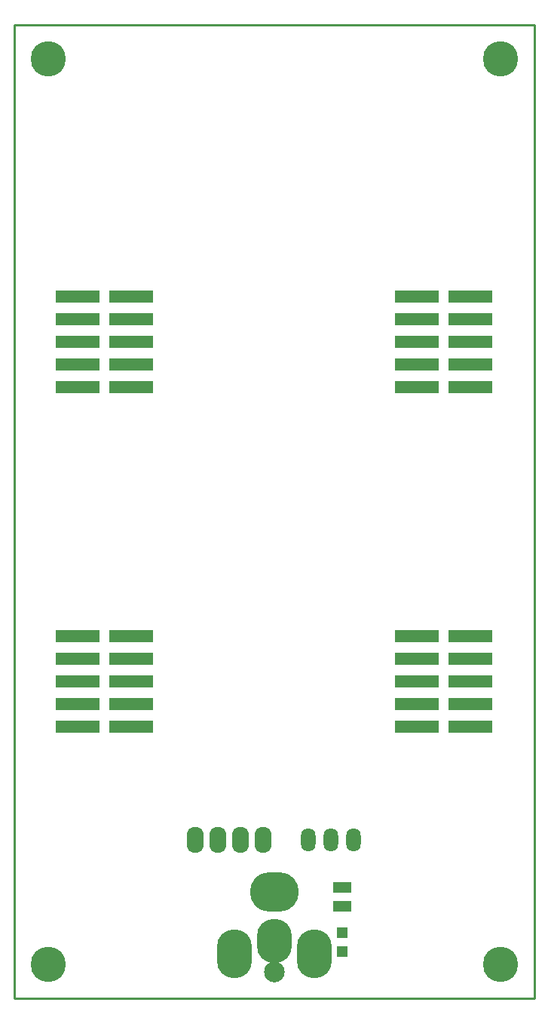
<source format=gts>
G04 #@! TF.FileFunction,Soldermask,Top*
%FSLAX46Y46*%
G04 Gerber Fmt 4.6, Leading zero omitted, Abs format (unit mm)*
G04 Created by KiCad (PCBNEW no-vcs-found-product) date Thu 23 Jul 2015 11:14:11 AM EDT*
%MOMM*%
G01*
G04 APERTURE LIST*
%ADD10C,0.100000*%
%ADD11C,0.228600*%
%ADD12R,4.895800X1.416000*%
%ADD13R,1.295400X1.295400*%
%ADD14C,2.330400*%
%ADD15O,3.956000X4.972000*%
%ADD16O,5.480000X4.464000*%
%ADD17O,3.956000X5.480000*%
%ADD18O,1.924000X2.940000*%
%ADD19O,1.625600X2.641600*%
%ADD20R,2.000200X1.187400*%
%ADD21C,3.956000*%
G04 APERTURE END LIST*
D10*
D11*
X107569000Y-162951160D02*
X107569000Y-53731160D01*
X165989000Y-162951160D02*
X107569000Y-162951160D01*
X165989000Y-53731160D02*
X165989000Y-162951160D01*
X107569000Y-53731160D02*
X165989000Y-53731160D01*
D12*
X120726200Y-132471000D03*
X114731800Y-132471000D03*
X120726200Y-129931000D03*
X114731800Y-129931000D03*
X120726200Y-127391000D03*
X114731800Y-127391000D03*
X120726200Y-124851000D03*
X114731800Y-124851000D03*
X120726200Y-122311000D03*
X114731800Y-122311000D03*
D13*
X144399000Y-155546900D03*
X144399000Y-157655100D03*
D12*
X158826200Y-132471000D03*
X152831800Y-132471000D03*
X158826200Y-129931000D03*
X152831800Y-129931000D03*
X158826200Y-127391000D03*
X152831800Y-127391000D03*
X158826200Y-124851000D03*
X152831800Y-124851000D03*
X158826200Y-122311000D03*
X152831800Y-122311000D03*
D14*
X136779000Y-159953800D03*
D15*
X136779000Y-156448600D03*
D16*
X136779000Y-150962200D03*
D17*
X141274800Y-157947200D03*
X132283200Y-157947200D03*
D12*
X120726200Y-94371200D03*
X114731800Y-94371200D03*
X120726200Y-91831200D03*
X114731800Y-91831200D03*
X120726200Y-89291200D03*
X114731800Y-89291200D03*
X120726200Y-86751200D03*
X114731800Y-86751200D03*
X120726200Y-84211200D03*
X114731800Y-84211200D03*
X158826200Y-94371200D03*
X152831800Y-94371200D03*
X158826200Y-91831200D03*
X152831800Y-91831200D03*
X158826200Y-89291200D03*
X152831800Y-89291200D03*
X158826200Y-86751200D03*
X152831800Y-86751200D03*
X158826200Y-84211200D03*
X152831800Y-84211200D03*
D18*
X135509000Y-145171000D03*
X132969000Y-145171000D03*
X130429000Y-145171000D03*
X127889000Y-145171000D03*
D19*
X140589000Y-145171000D03*
X143129000Y-145171000D03*
X145669000Y-145171000D03*
D20*
X144399000Y-150479600D03*
X144399000Y-152562400D03*
D21*
X111379000Y-57541200D03*
X162179000Y-57541200D03*
X111379000Y-159141000D03*
X162179000Y-159141000D03*
M02*

</source>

**Assigned task**
Your answer must be an exact copy of the records, with every picture left out.

**Output for this task**
<source format=gts>
G04 #@! TF.FileFunction,Soldermask,Top*
%FSLAX46Y46*%
G04 Gerber Fmt 4.6, Leading zero omitted, Abs format (unit mm)*
G04 Created by KiCad (PCBNEW no-vcs-found-product) date Thu 23 Jul 2015 11:14:11 AM EDT*
%MOMM*%
G01*
G04 APERTURE LIST*
%ADD10C,0.100000*%
%ADD11C,0.228600*%
%ADD12R,4.895800X1.416000*%
%ADD13R,1.295400X1.295400*%
%ADD14C,2.330400*%
%ADD15O,3.956000X4.972000*%
%ADD16O,5.480000X4.464000*%
%ADD17O,3.956000X5.480000*%
%ADD18O,1.924000X2.940000*%
%ADD19O,1.625600X2.641600*%
%ADD20R,2.000200X1.187400*%
%ADD21C,3.956000*%
G04 APERTURE END LIST*
D10*
D11*
X107569000Y-162951160D02*
X107569000Y-53731160D01*
X165989000Y-162951160D02*
X107569000Y-162951160D01*
X165989000Y-53731160D02*
X165989000Y-162951160D01*
X107569000Y-53731160D02*
X165989000Y-53731160D01*
D12*
X120726200Y-132471000D03*
X114731800Y-132471000D03*
X120726200Y-129931000D03*
X114731800Y-129931000D03*
X120726200Y-127391000D03*
X114731800Y-127391000D03*
X120726200Y-124851000D03*
X114731800Y-124851000D03*
X120726200Y-122311000D03*
X114731800Y-122311000D03*
D13*
X144399000Y-155546900D03*
X144399000Y-157655100D03*
D12*
X158826200Y-132471000D03*
X152831800Y-132471000D03*
X158826200Y-129931000D03*
X152831800Y-129931000D03*
X158826200Y-127391000D03*
X152831800Y-127391000D03*
X158826200Y-124851000D03*
X152831800Y-124851000D03*
X158826200Y-122311000D03*
X152831800Y-122311000D03*
D14*
X136779000Y-159953800D03*
D15*
X136779000Y-156448600D03*
D16*
X136779000Y-150962200D03*
D17*
X141274800Y-157947200D03*
X132283200Y-157947200D03*
D12*
X120726200Y-94371200D03*
X114731800Y-94371200D03*
X120726200Y-91831200D03*
X114731800Y-91831200D03*
X120726200Y-89291200D03*
X114731800Y-89291200D03*
X120726200Y-86751200D03*
X114731800Y-86751200D03*
X120726200Y-84211200D03*
X114731800Y-84211200D03*
X158826200Y-94371200D03*
X152831800Y-94371200D03*
X158826200Y-91831200D03*
X152831800Y-91831200D03*
X158826200Y-89291200D03*
X152831800Y-89291200D03*
X158826200Y-86751200D03*
X152831800Y-86751200D03*
X158826200Y-84211200D03*
X152831800Y-84211200D03*
D18*
X135509000Y-145171000D03*
X132969000Y-145171000D03*
X130429000Y-145171000D03*
X127889000Y-145171000D03*
D19*
X140589000Y-145171000D03*
X143129000Y-145171000D03*
X145669000Y-145171000D03*
D20*
X144399000Y-150479600D03*
X144399000Y-152562400D03*
D21*
X111379000Y-57541200D03*
X162179000Y-57541200D03*
X111379000Y-159141000D03*
X162179000Y-159141000D03*
M02*

</source>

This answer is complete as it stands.